European Commission seeks stakeholder input on how to reduce plastic disposal.
The European Commission (EC) has released a research paper that seeks to provide a jumping-off point for greater discussion on the plastic scrap generated throughout Europe. The paper, Green Paper on a European Strategy on Plastic Waste in the Environment, has been designed to launch a broad reflection on possible responses to the public policy challenges posed by plastic waste, which are currently not specifically addressed in EU waste legislation.
The follow-up to the Green Paper will be an integral part of the wider review of the waste legislation that will be completed in 2014. The Green Paper report will look at the existing targets for waste recovery and landfill as well as an ex-post evaluation of five directives covering various waste streams.
In a statement following the paper’s release, Environment Commissioner Janez Potocnik said, “Managing plastic waste is a major challenge in terms of environmental protection, but it's also a huge opportunity for resource efficiency. In a circular economy where high recycling rates offer solutions to material scarcity, I believe plastic has a future. I invite all stakeholders to participate in this process of reflection on how to make plastic part of the solution rather than the problem.”
The EC notes that the Green Paper underlines the key role that plastic plays in many industrial processes and applications, and the potential economic gains of higher recycling rates. As the world population grows and natural resources become scarcer, recycling plastics will be an alternative to the exploitation of virgin resources. To speed this change, better framework conditions are needed to support eco-design and environmental innovation, with waste prevention and recycling factored in to the design of plastic products.
The challenges posed by plastic waste are not specifically addressed in EU waste legislation at present. Member States should favor prevention and recycling over other modes of disposal, as is the case for all waste streams referred to in the Waste Framework Directive, but clearly more is needed. The Green Paper aims to gather facts and views in order to assess the impacts of plastic waste and define a European strategy to mitigate them.
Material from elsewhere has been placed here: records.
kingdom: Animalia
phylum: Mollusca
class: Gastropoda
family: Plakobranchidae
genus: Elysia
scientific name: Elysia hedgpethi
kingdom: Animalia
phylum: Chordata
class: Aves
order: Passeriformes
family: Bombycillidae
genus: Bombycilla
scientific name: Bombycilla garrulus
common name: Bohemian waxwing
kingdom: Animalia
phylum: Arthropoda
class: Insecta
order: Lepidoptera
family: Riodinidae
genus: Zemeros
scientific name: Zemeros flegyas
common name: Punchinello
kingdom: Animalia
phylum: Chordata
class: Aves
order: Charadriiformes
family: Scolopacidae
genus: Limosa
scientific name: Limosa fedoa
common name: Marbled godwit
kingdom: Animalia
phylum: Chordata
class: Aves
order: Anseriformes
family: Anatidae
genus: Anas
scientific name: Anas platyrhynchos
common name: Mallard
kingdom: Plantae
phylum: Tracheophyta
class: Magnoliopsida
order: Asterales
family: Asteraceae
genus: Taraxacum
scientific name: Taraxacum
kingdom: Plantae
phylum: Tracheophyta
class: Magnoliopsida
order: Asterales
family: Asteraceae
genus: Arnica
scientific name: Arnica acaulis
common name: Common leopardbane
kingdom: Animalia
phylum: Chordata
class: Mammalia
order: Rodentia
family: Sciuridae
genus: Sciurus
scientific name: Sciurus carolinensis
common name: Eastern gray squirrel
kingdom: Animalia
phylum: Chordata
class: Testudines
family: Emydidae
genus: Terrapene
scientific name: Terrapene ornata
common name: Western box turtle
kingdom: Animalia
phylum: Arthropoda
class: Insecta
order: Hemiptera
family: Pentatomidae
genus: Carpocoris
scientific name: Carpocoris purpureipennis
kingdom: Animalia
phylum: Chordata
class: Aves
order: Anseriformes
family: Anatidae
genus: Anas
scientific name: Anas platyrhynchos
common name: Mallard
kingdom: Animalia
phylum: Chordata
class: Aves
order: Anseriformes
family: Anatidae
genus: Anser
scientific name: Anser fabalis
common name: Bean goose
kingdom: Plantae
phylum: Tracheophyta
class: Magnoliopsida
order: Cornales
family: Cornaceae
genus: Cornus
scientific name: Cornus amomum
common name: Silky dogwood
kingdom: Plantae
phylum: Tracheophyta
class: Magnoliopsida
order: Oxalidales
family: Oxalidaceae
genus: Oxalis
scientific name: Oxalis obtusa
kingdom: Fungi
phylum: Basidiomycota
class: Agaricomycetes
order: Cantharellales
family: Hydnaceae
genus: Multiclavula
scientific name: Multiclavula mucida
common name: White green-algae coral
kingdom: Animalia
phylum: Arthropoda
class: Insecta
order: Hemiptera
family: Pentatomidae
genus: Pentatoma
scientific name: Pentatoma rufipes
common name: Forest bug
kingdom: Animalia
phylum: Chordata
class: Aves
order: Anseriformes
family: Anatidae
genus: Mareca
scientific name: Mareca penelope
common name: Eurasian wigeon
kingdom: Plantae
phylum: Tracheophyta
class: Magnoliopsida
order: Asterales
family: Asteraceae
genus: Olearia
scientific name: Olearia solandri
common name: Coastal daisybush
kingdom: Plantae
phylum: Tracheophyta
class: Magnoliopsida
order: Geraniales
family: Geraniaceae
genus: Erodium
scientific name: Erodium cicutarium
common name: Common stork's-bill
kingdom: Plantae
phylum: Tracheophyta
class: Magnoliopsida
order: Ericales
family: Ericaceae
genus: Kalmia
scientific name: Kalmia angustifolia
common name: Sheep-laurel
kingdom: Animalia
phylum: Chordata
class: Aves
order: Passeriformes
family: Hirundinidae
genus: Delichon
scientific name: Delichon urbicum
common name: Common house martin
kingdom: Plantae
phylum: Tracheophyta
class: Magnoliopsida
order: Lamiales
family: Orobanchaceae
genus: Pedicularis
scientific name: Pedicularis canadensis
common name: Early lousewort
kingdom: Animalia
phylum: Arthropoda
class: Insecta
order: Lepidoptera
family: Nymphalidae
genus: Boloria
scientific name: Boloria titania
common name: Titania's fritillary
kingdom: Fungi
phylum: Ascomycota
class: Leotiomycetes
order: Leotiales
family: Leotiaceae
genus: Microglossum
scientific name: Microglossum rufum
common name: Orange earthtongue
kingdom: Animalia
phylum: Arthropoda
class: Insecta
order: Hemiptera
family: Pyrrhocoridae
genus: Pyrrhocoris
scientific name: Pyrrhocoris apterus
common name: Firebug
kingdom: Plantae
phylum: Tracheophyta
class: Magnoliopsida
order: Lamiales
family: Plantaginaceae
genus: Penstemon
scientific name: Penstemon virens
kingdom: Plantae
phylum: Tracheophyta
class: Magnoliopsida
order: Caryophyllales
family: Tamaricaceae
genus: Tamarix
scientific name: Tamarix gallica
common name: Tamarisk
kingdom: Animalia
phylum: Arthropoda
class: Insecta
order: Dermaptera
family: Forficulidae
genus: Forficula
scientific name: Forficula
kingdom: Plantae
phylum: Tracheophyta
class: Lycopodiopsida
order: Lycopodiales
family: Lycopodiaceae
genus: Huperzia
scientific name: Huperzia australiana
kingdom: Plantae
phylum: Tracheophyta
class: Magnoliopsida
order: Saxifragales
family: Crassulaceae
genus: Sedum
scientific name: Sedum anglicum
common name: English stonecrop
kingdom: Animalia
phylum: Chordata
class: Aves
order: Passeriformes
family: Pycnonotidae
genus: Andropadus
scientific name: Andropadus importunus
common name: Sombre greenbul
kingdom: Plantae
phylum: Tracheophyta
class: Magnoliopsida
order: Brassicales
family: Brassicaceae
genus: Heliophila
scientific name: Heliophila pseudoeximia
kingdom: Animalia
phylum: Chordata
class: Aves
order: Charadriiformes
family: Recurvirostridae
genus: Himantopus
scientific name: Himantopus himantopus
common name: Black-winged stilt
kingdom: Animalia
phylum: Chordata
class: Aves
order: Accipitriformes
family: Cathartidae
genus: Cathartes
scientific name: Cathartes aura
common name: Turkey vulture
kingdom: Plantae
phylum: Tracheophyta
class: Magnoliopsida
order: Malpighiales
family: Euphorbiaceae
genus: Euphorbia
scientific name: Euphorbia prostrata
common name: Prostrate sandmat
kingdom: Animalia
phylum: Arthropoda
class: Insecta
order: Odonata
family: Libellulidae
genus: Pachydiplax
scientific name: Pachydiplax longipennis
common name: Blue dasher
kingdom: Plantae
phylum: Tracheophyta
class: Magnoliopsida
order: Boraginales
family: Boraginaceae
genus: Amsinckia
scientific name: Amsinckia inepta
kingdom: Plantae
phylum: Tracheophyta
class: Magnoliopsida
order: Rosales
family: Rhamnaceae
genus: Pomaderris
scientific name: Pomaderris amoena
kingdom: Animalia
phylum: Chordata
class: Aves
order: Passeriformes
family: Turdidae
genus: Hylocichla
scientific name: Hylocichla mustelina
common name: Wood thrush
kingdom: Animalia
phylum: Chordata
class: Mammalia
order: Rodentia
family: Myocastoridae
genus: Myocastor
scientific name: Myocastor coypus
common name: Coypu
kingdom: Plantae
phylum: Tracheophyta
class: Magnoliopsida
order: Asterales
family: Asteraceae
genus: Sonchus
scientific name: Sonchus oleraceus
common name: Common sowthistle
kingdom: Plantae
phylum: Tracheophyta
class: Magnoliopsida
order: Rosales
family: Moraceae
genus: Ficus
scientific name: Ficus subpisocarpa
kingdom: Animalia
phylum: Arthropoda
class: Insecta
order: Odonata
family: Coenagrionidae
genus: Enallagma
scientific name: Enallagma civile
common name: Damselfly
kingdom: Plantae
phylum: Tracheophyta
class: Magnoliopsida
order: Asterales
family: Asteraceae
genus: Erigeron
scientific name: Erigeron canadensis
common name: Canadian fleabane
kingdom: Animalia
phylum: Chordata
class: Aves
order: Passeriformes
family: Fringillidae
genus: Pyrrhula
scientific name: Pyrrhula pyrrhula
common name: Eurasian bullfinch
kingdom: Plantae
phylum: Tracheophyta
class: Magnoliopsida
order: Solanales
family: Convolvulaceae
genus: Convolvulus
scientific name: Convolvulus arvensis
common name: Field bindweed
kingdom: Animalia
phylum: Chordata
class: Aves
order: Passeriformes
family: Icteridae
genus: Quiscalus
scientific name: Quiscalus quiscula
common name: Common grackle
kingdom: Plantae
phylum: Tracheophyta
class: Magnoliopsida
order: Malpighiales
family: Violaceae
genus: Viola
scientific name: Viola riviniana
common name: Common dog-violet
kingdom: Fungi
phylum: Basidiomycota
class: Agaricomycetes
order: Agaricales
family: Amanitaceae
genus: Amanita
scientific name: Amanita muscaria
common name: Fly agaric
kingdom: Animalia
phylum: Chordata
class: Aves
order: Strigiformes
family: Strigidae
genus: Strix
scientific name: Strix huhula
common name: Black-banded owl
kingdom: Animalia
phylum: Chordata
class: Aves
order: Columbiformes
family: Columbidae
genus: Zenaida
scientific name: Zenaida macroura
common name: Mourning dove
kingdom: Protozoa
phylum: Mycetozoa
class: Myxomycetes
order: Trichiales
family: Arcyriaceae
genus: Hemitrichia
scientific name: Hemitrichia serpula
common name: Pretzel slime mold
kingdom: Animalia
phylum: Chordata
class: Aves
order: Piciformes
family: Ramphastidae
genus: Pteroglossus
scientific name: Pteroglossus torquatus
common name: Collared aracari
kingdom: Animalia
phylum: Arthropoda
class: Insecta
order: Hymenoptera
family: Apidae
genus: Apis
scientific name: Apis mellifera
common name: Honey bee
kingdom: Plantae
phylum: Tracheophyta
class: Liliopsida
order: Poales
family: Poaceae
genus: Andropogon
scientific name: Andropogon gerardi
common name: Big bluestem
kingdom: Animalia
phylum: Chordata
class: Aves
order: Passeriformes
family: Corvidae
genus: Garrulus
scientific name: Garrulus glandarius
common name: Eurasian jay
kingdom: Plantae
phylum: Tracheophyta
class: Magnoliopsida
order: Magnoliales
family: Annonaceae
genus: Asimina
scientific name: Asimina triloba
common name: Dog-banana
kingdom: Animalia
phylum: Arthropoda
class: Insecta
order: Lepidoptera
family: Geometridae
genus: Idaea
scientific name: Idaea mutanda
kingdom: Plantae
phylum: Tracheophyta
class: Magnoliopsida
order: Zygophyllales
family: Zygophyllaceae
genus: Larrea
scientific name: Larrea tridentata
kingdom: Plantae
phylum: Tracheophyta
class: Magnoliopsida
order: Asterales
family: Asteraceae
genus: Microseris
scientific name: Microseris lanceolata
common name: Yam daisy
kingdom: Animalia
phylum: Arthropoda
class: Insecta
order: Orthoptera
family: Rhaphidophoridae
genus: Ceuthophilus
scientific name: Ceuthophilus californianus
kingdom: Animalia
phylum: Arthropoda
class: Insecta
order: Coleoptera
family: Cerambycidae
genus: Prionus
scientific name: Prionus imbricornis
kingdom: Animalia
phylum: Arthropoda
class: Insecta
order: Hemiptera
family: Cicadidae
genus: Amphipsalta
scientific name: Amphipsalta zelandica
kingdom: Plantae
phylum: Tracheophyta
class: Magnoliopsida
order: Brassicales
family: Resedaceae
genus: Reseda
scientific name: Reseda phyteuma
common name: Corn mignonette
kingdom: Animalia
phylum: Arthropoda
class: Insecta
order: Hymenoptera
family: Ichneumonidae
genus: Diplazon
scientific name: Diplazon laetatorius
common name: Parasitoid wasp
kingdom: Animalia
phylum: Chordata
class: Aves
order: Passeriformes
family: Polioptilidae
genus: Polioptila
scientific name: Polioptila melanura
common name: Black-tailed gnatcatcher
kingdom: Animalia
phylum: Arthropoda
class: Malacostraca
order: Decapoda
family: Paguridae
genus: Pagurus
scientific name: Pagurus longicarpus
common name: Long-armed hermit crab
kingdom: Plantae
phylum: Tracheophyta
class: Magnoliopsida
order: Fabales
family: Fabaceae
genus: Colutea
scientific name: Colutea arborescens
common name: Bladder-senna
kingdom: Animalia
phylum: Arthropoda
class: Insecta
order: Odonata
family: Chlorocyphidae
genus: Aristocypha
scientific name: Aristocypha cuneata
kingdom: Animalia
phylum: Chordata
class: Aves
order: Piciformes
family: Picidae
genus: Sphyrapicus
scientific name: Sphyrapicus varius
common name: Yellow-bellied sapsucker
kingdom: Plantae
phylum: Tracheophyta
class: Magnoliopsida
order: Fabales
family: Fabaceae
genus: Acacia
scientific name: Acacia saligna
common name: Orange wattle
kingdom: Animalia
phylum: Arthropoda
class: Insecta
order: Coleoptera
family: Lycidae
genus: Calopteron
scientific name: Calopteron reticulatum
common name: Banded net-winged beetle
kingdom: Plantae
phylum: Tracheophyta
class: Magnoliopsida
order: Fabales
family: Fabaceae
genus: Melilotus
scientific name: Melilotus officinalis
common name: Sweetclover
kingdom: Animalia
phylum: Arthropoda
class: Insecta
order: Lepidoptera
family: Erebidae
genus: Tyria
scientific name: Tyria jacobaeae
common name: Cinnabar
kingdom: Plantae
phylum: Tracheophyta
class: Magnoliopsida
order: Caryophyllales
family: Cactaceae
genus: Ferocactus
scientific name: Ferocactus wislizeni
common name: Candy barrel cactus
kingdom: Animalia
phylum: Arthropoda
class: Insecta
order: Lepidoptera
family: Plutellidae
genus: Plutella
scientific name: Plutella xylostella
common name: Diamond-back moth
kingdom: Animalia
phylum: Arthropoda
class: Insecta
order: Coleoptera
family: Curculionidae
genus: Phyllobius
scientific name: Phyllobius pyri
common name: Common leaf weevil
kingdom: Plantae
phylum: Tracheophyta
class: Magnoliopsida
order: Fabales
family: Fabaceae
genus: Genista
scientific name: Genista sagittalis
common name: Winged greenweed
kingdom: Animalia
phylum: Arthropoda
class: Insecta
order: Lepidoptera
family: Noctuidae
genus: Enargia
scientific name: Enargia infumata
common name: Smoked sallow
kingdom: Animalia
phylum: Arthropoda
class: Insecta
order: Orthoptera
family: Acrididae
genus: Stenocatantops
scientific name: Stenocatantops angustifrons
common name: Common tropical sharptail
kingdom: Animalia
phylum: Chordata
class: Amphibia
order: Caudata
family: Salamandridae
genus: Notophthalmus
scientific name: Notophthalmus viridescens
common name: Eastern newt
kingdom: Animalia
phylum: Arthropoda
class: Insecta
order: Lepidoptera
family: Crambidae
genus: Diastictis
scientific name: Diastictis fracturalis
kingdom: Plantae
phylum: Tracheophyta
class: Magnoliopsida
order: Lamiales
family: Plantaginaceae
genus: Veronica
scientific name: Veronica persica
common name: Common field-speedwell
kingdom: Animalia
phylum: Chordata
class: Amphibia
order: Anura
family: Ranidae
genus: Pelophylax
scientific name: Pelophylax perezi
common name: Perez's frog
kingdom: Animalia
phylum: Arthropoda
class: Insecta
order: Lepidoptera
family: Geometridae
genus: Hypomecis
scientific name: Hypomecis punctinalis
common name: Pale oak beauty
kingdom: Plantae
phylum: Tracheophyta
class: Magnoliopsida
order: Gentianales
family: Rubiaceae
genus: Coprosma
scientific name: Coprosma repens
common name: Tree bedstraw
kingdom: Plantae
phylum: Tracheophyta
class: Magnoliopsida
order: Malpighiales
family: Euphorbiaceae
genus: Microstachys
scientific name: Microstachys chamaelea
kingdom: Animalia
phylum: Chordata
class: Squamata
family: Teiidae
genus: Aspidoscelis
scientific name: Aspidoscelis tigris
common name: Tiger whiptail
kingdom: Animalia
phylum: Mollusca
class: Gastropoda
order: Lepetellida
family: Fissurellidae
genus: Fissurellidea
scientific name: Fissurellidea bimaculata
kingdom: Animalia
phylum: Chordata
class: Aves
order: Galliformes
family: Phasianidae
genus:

Stakeholders are invited to contribute their views on whether, and how, existing legislation should be adapted to deal with plastic waste and promote re-use, recycling and recovery of plastic waste over landfilling.
Views are also sought on the effectiveness of potential recycling targets, and of economic measures such as landfill bans, landfill taxes and pay-as-you-throw schemes. The Green Paper also asks how to improve the modular and chemical design of plastic to improve recyclability, how to reduce marine litter and whether there is a need to promote biodegradable plastics.
The consultation, which includes 26 questions, will last until the beginning of June 2013. The result will feed into further policy action in 2014 as part of a broader waste policy review, which will look in particular at the existing targets for waste recovery and landfill as well as an ex-post evaluation of five directives covering various waste streams.